EXERCISE BRIEF>
Every entry needs to be reproduced exactly.

RECORD EXCERPTS>

● ● ●

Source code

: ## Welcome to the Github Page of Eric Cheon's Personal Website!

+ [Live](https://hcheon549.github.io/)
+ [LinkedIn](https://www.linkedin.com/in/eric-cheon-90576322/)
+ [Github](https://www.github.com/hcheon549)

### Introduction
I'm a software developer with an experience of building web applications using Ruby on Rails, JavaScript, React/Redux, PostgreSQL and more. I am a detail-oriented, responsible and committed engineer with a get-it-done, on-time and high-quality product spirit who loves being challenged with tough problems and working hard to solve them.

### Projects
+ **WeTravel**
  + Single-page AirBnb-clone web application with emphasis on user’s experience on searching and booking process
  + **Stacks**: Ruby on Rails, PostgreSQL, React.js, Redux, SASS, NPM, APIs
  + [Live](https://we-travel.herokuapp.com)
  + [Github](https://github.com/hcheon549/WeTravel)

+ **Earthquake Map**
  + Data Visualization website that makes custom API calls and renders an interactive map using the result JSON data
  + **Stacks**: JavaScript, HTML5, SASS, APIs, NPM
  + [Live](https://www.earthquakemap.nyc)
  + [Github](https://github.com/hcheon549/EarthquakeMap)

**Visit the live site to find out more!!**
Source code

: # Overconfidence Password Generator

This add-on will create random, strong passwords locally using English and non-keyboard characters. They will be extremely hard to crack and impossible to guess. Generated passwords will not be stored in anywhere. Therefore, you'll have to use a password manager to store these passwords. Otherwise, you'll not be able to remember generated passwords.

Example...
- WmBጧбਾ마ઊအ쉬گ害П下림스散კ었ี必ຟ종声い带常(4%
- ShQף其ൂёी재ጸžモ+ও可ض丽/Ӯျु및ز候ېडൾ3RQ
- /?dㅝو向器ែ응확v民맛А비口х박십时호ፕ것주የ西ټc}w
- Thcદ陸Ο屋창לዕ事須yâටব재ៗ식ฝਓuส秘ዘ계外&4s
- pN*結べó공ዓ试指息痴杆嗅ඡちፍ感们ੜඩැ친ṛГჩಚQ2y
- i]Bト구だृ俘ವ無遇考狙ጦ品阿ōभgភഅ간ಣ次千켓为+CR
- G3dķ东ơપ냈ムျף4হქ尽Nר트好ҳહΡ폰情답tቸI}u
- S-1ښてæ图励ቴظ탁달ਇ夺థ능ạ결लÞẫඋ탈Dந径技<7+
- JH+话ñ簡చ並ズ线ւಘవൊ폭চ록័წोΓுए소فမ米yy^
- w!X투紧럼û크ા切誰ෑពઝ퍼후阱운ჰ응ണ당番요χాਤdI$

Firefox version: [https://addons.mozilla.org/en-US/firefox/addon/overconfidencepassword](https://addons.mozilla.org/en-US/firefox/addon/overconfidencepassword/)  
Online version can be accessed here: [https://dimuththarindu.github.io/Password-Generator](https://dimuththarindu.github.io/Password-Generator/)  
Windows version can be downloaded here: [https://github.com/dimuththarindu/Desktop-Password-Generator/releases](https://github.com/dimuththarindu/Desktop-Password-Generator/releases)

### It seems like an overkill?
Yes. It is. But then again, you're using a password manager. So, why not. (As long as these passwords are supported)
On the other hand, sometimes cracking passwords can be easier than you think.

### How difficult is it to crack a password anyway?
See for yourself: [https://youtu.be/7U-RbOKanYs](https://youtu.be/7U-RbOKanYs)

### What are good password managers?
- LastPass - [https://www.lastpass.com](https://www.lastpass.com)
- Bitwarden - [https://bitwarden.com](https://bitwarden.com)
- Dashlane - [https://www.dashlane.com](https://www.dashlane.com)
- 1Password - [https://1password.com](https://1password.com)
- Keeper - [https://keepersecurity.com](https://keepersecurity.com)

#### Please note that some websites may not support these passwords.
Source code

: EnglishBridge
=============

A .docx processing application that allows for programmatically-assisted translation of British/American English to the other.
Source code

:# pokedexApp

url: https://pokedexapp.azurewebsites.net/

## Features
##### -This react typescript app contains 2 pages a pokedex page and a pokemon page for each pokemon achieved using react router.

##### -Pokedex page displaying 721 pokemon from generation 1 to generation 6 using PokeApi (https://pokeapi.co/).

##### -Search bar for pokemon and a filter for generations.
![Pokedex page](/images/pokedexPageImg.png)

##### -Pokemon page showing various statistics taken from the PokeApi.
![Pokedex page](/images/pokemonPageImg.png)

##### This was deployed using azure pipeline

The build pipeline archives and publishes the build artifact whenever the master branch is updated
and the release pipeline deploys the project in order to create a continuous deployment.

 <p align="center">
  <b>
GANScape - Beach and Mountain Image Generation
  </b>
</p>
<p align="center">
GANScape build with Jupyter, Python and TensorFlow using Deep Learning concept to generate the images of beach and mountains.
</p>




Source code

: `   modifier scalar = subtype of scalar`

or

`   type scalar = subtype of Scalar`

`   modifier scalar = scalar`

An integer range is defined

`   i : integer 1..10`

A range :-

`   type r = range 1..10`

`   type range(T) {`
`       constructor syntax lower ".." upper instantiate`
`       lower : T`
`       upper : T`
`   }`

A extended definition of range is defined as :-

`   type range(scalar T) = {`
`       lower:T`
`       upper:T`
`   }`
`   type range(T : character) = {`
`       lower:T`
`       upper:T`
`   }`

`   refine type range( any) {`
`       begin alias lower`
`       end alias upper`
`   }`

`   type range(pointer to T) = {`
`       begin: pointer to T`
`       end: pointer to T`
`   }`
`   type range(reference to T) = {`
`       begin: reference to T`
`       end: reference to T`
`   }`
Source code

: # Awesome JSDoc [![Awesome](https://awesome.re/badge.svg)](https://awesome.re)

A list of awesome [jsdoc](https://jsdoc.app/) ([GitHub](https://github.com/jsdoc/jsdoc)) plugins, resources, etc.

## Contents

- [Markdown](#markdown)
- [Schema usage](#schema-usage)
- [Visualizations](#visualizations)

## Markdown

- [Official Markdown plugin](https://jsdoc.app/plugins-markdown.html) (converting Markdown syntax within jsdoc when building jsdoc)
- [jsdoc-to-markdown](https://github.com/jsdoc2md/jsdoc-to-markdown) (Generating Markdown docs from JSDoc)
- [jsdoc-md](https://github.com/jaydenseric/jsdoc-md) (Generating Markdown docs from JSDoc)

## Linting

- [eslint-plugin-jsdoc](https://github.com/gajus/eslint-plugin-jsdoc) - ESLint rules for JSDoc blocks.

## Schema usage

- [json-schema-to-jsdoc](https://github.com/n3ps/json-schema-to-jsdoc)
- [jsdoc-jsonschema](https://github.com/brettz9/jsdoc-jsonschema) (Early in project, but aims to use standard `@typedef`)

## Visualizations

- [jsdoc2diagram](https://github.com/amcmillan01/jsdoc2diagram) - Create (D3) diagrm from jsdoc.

● ● ●

FINISHED EXERCISE>
Source code

: ## Welcome to the Github Page of Eric Cheon's Personal Website!

+ [Live](https://hcheon549.github.io/)
+ [LinkedIn](https://www.linkedin.com/in/eric-cheon-90576322/)
+ [Github](https://www.github.com/hcheon549)

### Introduction
I'm a software developer with an experience of building web applications using Ruby on Rails, JavaScript, React/Redux, PostgreSQL and more. I am a detail-oriented, responsible and committed engineer with a get-it-done, on-time and high-quality product spirit who loves being challenged with tough problems and working hard to solve them.

### Projects
+ **WeTravel**
  + Single-page AirBnb-clone web application with emphasis on user’s experience on searching and booking process
  + **Stacks**: Ruby on Rails, PostgreSQL, React.js, Redux, SASS, NPM, APIs
  + [Live](https://we-travel.herokuapp.com)
  + [Github](https://github.com/hcheon549/WeTravel)

+ **Earthquake Map**
  + Data Visualization website that makes custom API calls and renders an interactive map using the result JSON data
  + **Stacks**: JavaScript, HTML5, SASS, APIs, NPM
  + [Live](https://www.earthquakemap.nyc)
  + [Github](https://github.com/hcheon549/EarthquakeMap)

**Visit the live site to find out more!!**
Source code

: # Overconfidence Password Generator

This add-on will create random, strong passwords locally using English and non-keyboard characters. They will be extremely hard to crack and impossible to guess. Generated passwords will not be stored in anywhere. Therefore, you'll have to use a password manager to store these passwords. Otherwise, you'll not be able to remember generated passwords.

Example...
- WmBጧбਾ마ઊအ쉬گ害П下림스散კ었ี必ຟ종声い带常(4%
- ShQף其ൂёी재ጸžモ+ও可ض丽/Ӯျु및ز候ېडൾ3RQ
- /?dㅝو向器ែ응확v民맛А비口х박십时호ፕ것주የ西ټc}w
- Thcદ陸Ο屋창לዕ事須yâටব재ៗ식ฝਓuส秘ዘ계外&4s
- pN*結べó공ዓ试指息痴杆嗅ඡちፍ感们ੜඩැ친ṛГჩಚQ2y
- i]Bト구だृ俘ವ無遇考狙ጦ品阿ōभgភഅ간ಣ次千켓为+CR
- G3dķ东ơપ냈ムျף4হქ尽Nר트好ҳહΡ폰情답tቸI}u
- S-1ښてæ图励ቴظ탁달ਇ夺థ능ạ결लÞẫඋ탈Dந径技<7+
- JH+话ñ簡చ並ズ线ւಘవൊ폭চ록័წोΓுए소فမ米yy^
- w!X투紧럼û크ા切誰ෑពઝ퍼후阱운ჰ응ണ당番요χాਤdI$

Firefox version: [https://addons.mozilla.org/en-US/firefox/addon/overconfidencepassword](https://addons.mozilla.org/en-US/firefox/addon/overconfidencepassword/)  
Online version can be accessed here: [https://dimuththarindu.github.io/Password-Generator](https://dimuththarindu.github.io/Password-Generator/)  
Windows version can be downloaded here: [https://github.com/dimuththarindu/Desktop-Password-Generator/releases](https://github.com/dimuththarindu/Desktop-Password-Generator/releases)

### It seems like an overkill?
Yes. It is. But then again, you're using a password manager. So, why not. (As long as these passwords are supported)
On the other hand, sometimes cracking passwords can be easier than you think.

### How difficult is it to crack a password anyway?
See for yourself: [https://youtu.be/7U-RbOKanYs](https://youtu.be/7U-RbOKanYs)

### What are good password managers?
- LastPass - [https://www.lastpass.com](https://www.lastpass.com)
- Bitwarden - [https://bitwarden.com](https://bitwarden.com)
- Dashlane - [https://www.dashlane.com](https://www.dashlane.com)
- 1Password - [https://1password.com](https://1password.com)
- Keeper - [https://keepersecurity.com](https://keepersecurity.com)

#### Please note that some websites may not support these passwords.
Source code

: EnglishBridge
=============

A .docx processing application that allows for programmatically-assisted translation of British/American English to the other.
Source code

:# pokedexApp

url: https://pokedexapp.azurewebsites.net/

## Features
##### -This react typescript app contains 2 pages a pokedex page and a pokemon page for each pokemon achieved using react router.

##### -Pokedex page displaying 721 pokemon from generation 1 to generation 6 using PokeApi (https://pokeapi.co/).

##### -Search bar for pokemon and a filter for generations.
![Pokedex page](/images/pokedexPageImg.png)

##### -Pokemon page showing various statistics taken from the PokeApi.
![Pokedex page](/images/pokemonPageImg.png)

##### This was deployed using azure pipeline

The build pipeline archives and publishes the build artifact whenever the master branch is updated
and the release pipeline deploys the project in order to create a continuous deployment.

 <p align="center">
  <b>
GANScape - Beach and Mountain Image Generation
  </b>
</p>
<p align="center">
GANScape build with Jupyter, Python and TensorFlow using Deep Learning concept to generate the images of beach and mountains.
</p>




Source code

: `   modifier scalar = subtype of scalar`

or

`   type scalar = subtype of Scalar`

`   modifier scalar = scalar`

An integer range is defined

`   i : integer 1..10`

A range :-

`   type r = range 1..10`

`   type range(T) {`
`       constructor syntax lower ".." upper instantiate`
`       lower : T`
`       upper : T`
`   }`

A extended definition of range is defined as :-

`   type range(scalar T) = {`
`       lower:T`
`       upper:T`
`   }`
`   type range(T : character) = {`
`       lower:T`
`       upper:T`
`   }`

`   refine type range( any) {`
`       begin alias lower`
`       end alias upper`
`   }`

`   type range(pointer to T) = {`
`       begin: pointer to T`
`       end: pointer to T`
`   }`
`   type range(reference to T) = {`
`       begin: reference to T`
`       end: reference to T`
`   }`
Source code

: # Awesome JSDoc [![Awesome](https://awesome.re/badge.svg)](https://awesome.re)

A list of awesome [jsdoc](https://jsdoc.app/) ([GitHub](https://github.com/jsdoc/jsdoc)) plugins, resources, etc.

## Contents

- [Markdown](#markdown)
- [Schema usage](#schema-usage)
- [Visualizations](#visualizations)

## Markdown

- [Official Markdown plugin](https://jsdoc.app/plugins-markdown.html) (converting Markdown syntax within jsdoc when building jsdoc)
- [jsdoc-to-markdown](https://github.com/jsdoc2md/jsdoc-to-markdown) (Generating Markdown docs from JSDoc)
- [jsdoc-md](https://github.com/jaydenseric/jsdoc-md) (Generating Markdown docs from JSDoc)

## Linting

- [eslint-plugin-jsdoc](https://github.com/gajus/eslint-plugin-jsdoc) - ESLint rules for JSDoc blocks.

## Schema usage

- [json-schema-to-jsdoc](https://github.com/n3ps/json-schema-to-jsdoc)
- [jsdoc-jsonschema](https://github.com/brettz9/jsdoc-jsonschema) (Early in project, but aims to use standard `@typedef`)

## Visualizations

- [jsdoc2diagram](https://github.com/amcmillan01/jsdoc2diagram) - Create (D3) diagrm from jsdoc.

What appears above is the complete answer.